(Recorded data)
= Beginning of Section =

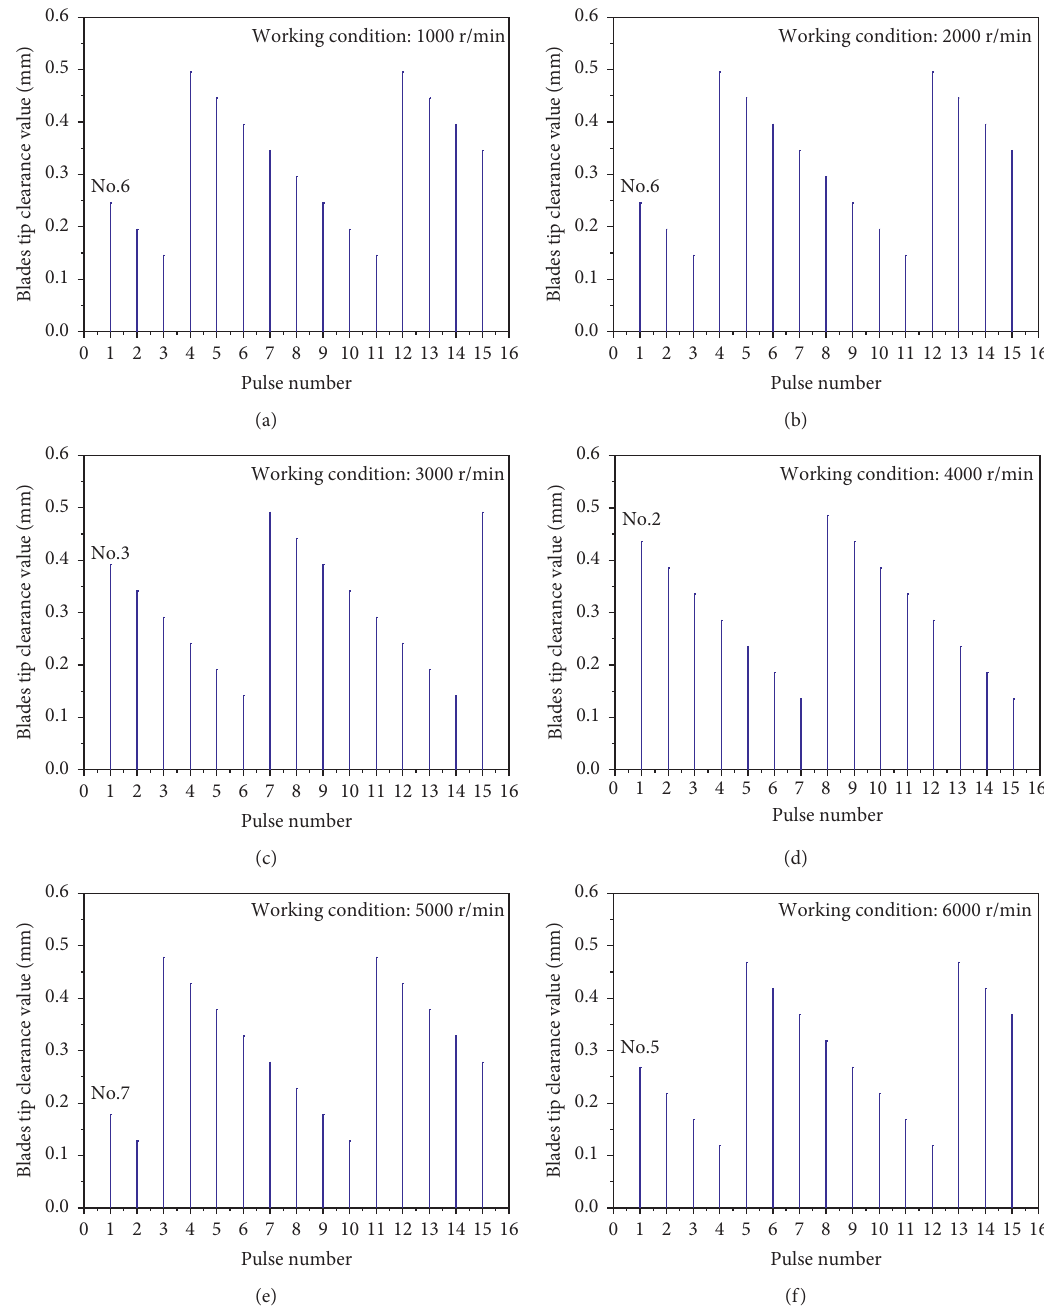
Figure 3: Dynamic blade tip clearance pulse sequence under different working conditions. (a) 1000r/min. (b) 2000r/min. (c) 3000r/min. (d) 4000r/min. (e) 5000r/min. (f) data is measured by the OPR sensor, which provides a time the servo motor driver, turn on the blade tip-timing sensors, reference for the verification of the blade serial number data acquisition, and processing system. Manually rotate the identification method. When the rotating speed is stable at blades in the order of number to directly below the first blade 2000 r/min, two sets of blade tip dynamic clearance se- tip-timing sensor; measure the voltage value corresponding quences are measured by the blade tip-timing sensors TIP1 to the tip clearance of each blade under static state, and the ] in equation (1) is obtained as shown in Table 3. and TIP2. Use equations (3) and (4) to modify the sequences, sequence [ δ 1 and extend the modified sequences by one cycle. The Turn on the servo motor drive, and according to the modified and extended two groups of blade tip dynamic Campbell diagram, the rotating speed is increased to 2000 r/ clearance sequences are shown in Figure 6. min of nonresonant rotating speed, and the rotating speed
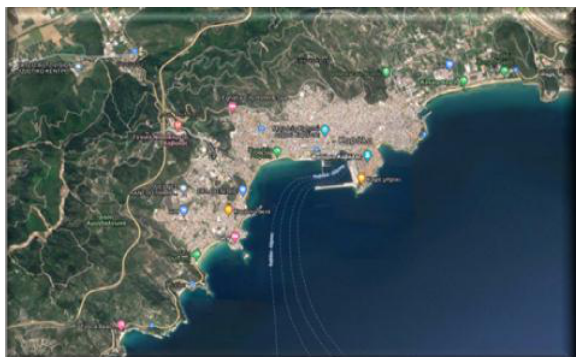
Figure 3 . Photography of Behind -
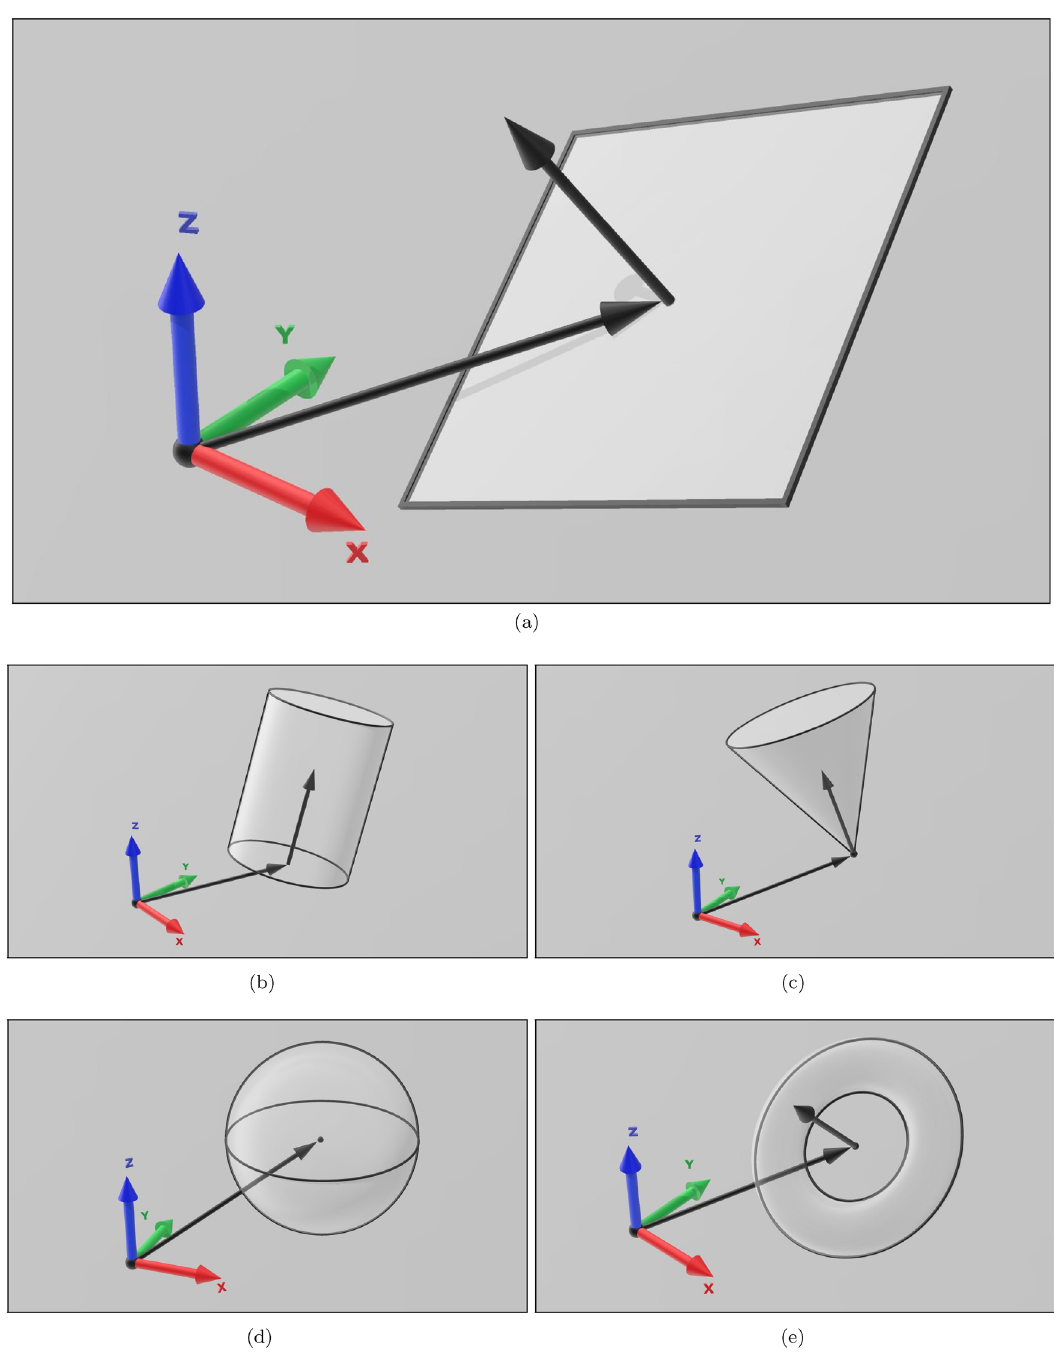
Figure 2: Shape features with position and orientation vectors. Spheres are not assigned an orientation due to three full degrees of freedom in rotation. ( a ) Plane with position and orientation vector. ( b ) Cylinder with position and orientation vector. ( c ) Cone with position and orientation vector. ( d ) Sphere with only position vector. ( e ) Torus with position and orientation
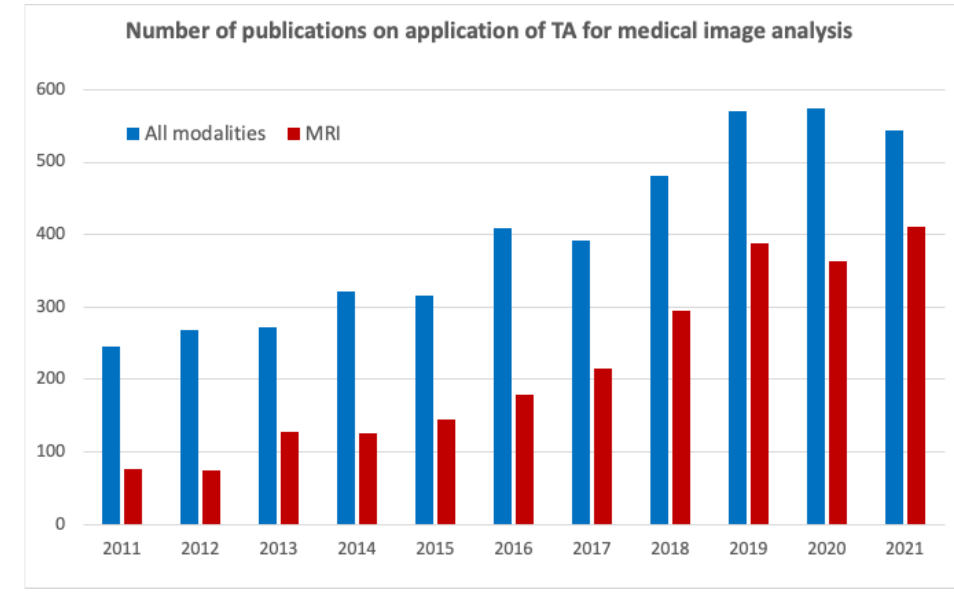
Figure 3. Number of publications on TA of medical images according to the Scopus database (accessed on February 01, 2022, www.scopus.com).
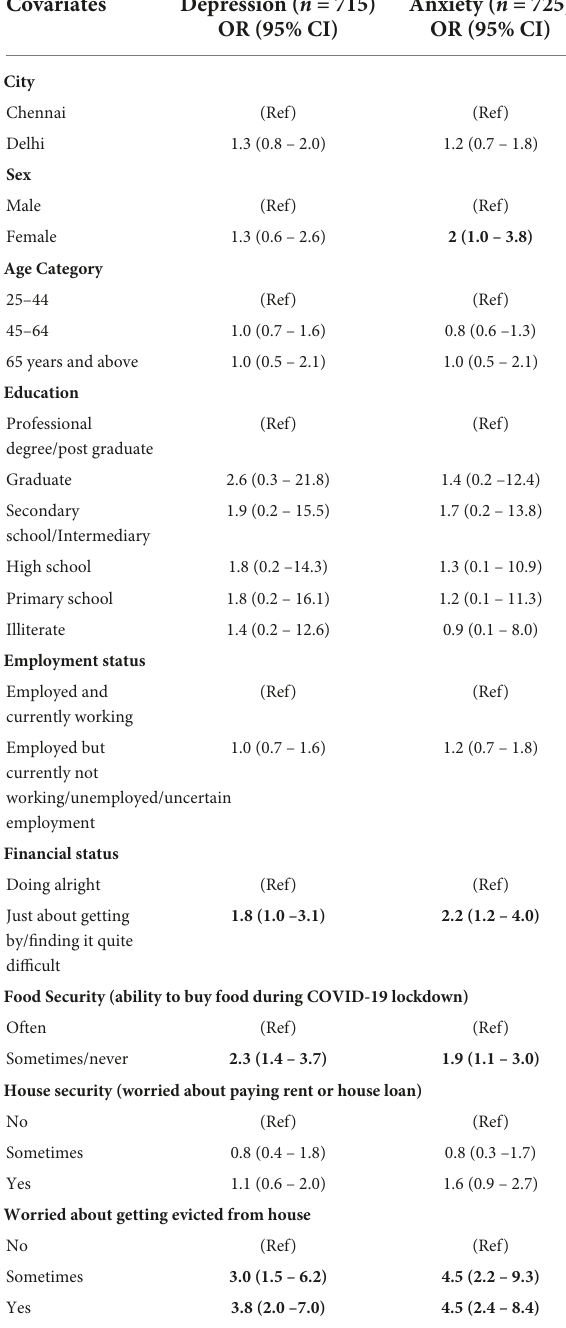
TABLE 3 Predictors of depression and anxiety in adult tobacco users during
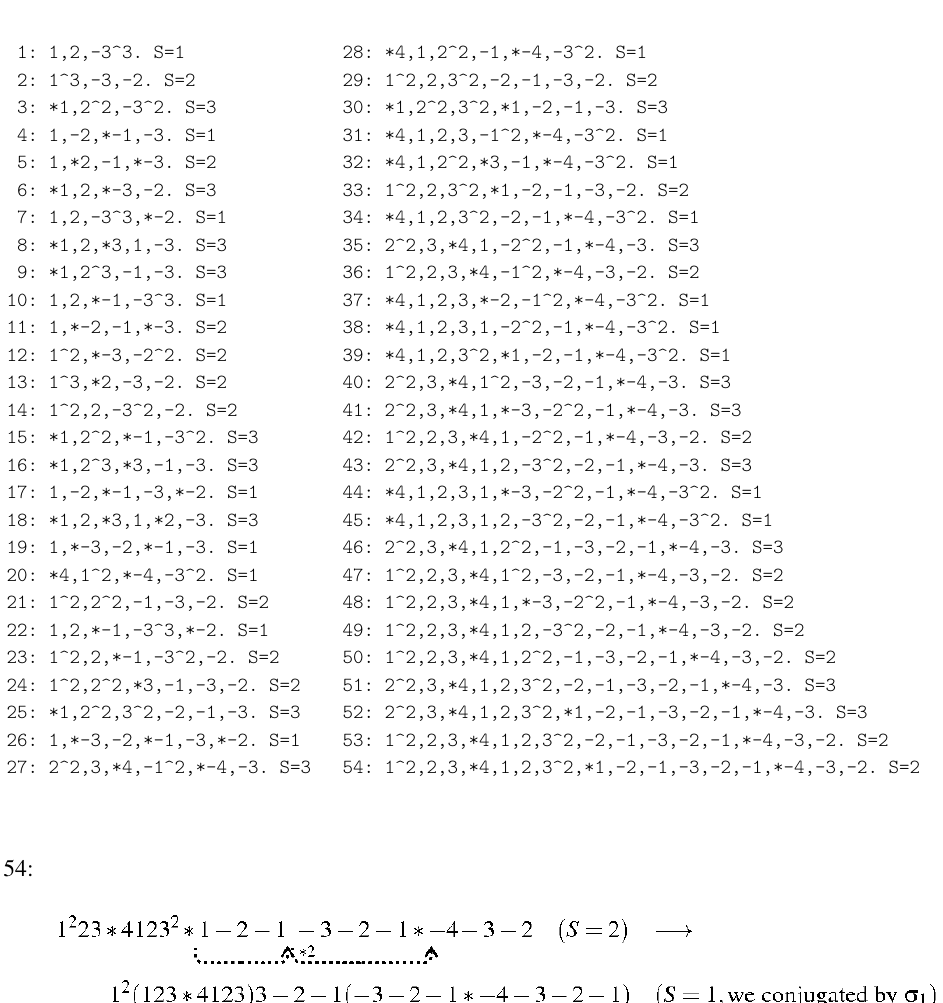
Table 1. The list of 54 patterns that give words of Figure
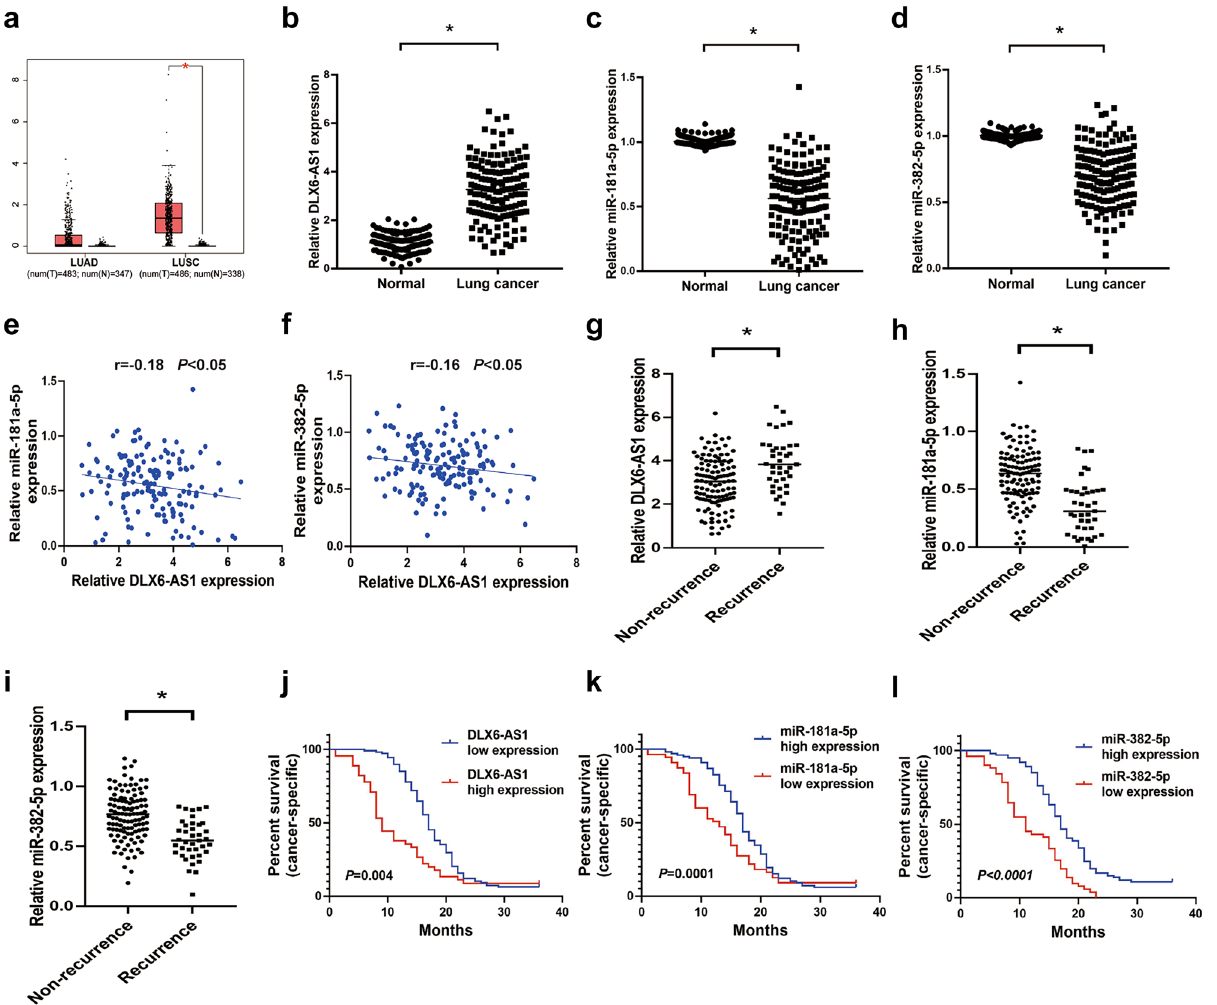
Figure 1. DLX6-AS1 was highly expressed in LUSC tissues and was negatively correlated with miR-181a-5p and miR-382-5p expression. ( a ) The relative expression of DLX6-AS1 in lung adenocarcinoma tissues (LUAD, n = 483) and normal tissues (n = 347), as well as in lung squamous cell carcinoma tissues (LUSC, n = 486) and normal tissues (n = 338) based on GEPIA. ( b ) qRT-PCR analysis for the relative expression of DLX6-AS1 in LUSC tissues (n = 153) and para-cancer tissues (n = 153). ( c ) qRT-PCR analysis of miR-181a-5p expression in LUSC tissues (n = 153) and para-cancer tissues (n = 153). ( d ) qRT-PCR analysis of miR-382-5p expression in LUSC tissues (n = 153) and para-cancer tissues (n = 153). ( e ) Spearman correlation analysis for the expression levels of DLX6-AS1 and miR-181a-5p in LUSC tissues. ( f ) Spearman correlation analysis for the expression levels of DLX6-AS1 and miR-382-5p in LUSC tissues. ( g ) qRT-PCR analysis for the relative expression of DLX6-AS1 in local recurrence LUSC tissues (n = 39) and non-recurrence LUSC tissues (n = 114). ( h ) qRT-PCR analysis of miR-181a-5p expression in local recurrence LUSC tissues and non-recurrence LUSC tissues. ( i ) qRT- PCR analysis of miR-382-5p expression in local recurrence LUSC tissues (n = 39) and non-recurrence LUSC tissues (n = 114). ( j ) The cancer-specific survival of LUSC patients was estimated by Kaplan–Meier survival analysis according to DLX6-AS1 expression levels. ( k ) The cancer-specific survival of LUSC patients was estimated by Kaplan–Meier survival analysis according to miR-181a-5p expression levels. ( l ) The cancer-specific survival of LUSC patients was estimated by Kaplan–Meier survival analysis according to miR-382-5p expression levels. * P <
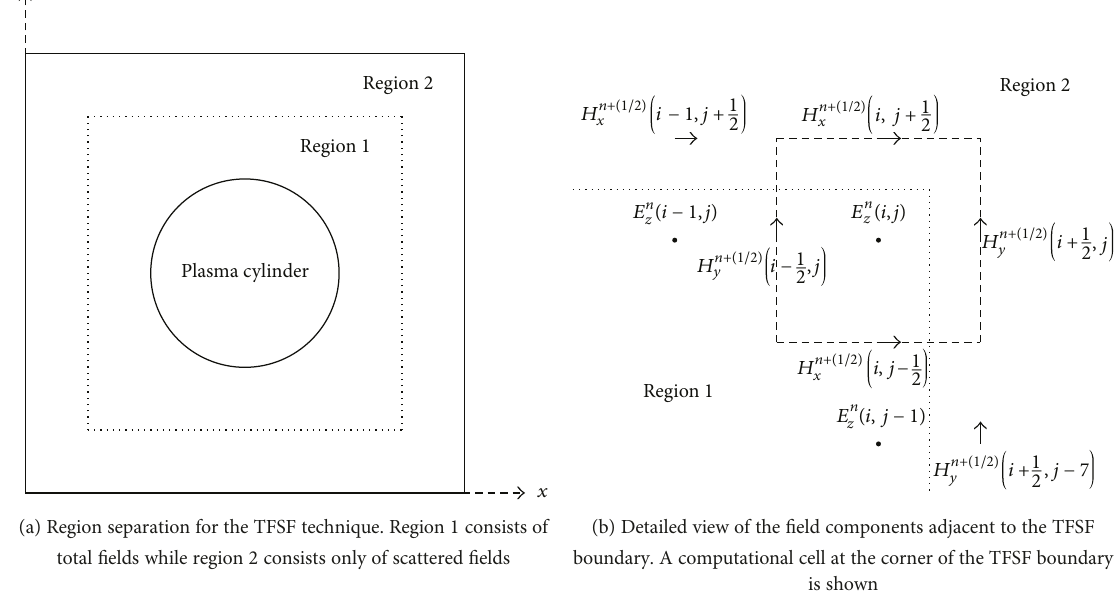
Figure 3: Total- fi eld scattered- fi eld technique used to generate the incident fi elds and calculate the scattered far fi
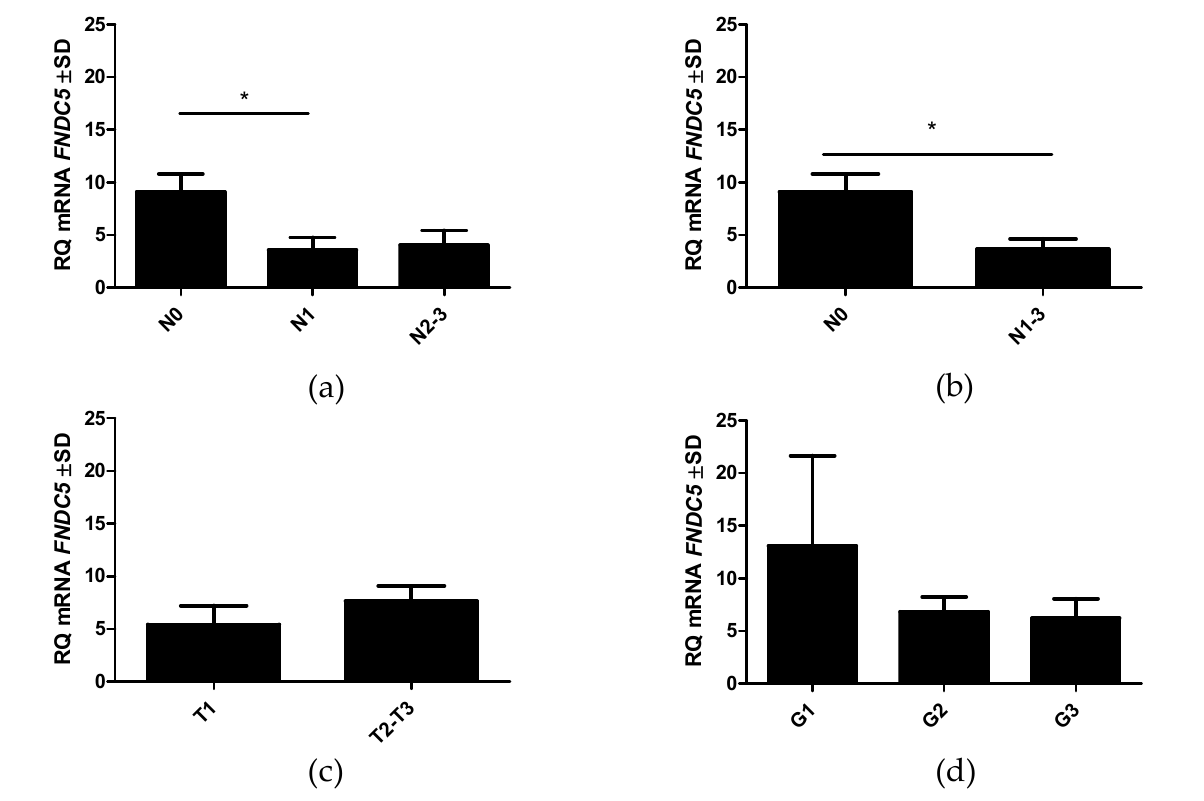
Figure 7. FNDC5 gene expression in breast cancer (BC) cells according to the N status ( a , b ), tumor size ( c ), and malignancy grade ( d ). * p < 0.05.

= End of Section =

▸ **Required work**
Return all of the entries word for word, but omit the pictures.

▸ **Result of this exercise**
Figure 3: Dynamic blade tip clearance pulse sequence under different working conditions. (a) 1000r/min. (b) 2000r/min. (c) 3000r/min. (d) 4000r/min. (e) 5000r/min. (f) data is measured by the OPR sensor, which provides a time the servo motor driver, turn on the blade tip-timing sensors, reference for the verification of the blade serial number data acquisition, and processing system. Manually rotate the identification method. When the rotating speed is stable at blades in the order of number to directly below the first blade 2000 r/min, two sets of blade tip dynamic clearance se- tip-timing sensor; measure the voltage value corresponding quences are measured by the blade tip-timing sensors TIP1 to the tip clearance of each blade under static state, and the ] in equation (1) is obtained as shown in Table 3. and TIP2. Use equations (3) and (4) to modify the sequences, sequence [ δ 1 and extend the modified sequences by one cycle. The Turn on the servo motor drive, and according to the modified and extended two groups of blade tip dynamic Campbell diagram, the rotating speed is increased to 2000 r/ clearance sequences are shown in Figure 6. min of nonresonant rotating speed, and the rotating speed
Figure 3 . Photography of Behind -
Figure 2: Shape features with position and orientation vectors. Spheres are not assigned an orientation due to three full degrees of freedom in rotation. ( a ) Plane with position and orientation vector. ( b ) Cylinder with position and orientation vector. ( c ) Cone with position and orientation vector. ( d ) Sphere with only position vector. ( e ) Torus with position and orientation
Figure 3. Number of publications on TA of medical images according to the Scopus database (accessed on February 01, 2022, www.scopus.com).
TABLE 3 Predictors of depression and anxiety in adult tobacco users during
Table 1. The list of 54 patterns that give words of Figure
Figure 1. DLX6-AS1 was highly expressed in LUSC tissues and was negatively correlated with miR-181a-5p and miR-382-5p expression. ( a ) The relative expression of DLX6-AS1 in lung adenocarcinoma tissues (LUAD, n = 483) and normal tissues (n = 347), as well as in lung squamous cell carcinoma tissues (LUSC, n = 486) and normal tissues (n = 338) based on GEPIA. ( b ) qRT-PCR analysis for the relative expression of DLX6-AS1 in LUSC tissues (n = 153) and para-cancer tissues (n = 153). ( c ) qRT-PCR analysis of miR-181a-5p expression in LUSC tissues (n = 153) and para-cancer tissues (n = 153). ( d ) qRT-PCR analysis of miR-382-5p expression in LUSC tissues (n = 153) and para-cancer tissues (n = 153). ( e ) Spearman correlation analysis for the expression levels of DLX6-AS1 and miR-181a-5p in LUSC tissues. ( f ) Spearman correlation analysis for the expression levels of DLX6-AS1 and miR-382-5p in LUSC tissues. ( g ) qRT-PCR analysis for the relative expression of DLX6-AS1 in local recurrence LUSC tissues (n = 39) and non-recurrence LUSC tissues (n = 114). ( h ) qRT-PCR analysis of miR-181a-5p expression in local recurrence LUSC tissues and non-recurrence LUSC tissues. ( i ) qRT- PCR analysis of miR-382-5p expression in local recurrence LUSC tissues (n = 39) and non-recurrence LUSC tissues (n = 114). ( j ) The cancer-specific survival of LUSC patients was estimated by Kaplan–Meier survival analysis according to DLX6-AS1 expression levels. ( k ) The cancer-specific survival of LUSC patients was estimated by Kaplan–Meier survival analysis according to miR-181a-5p expression levels. ( l ) The cancer-specific survival of LUSC patients was estimated by Kaplan–Meier survival analysis according to miR-382-5p expression levels. * P <
Figure 3: Total- fi eld scattered- fi eld technique used to generate the incident fi elds and calculate the scattered far fi
Figure 7. FNDC5 gene expression in breast cancer (BC) cells according to the N status ( a , b ), tumor size ( c ), and malignancy grade ( d ). * p < 0.05.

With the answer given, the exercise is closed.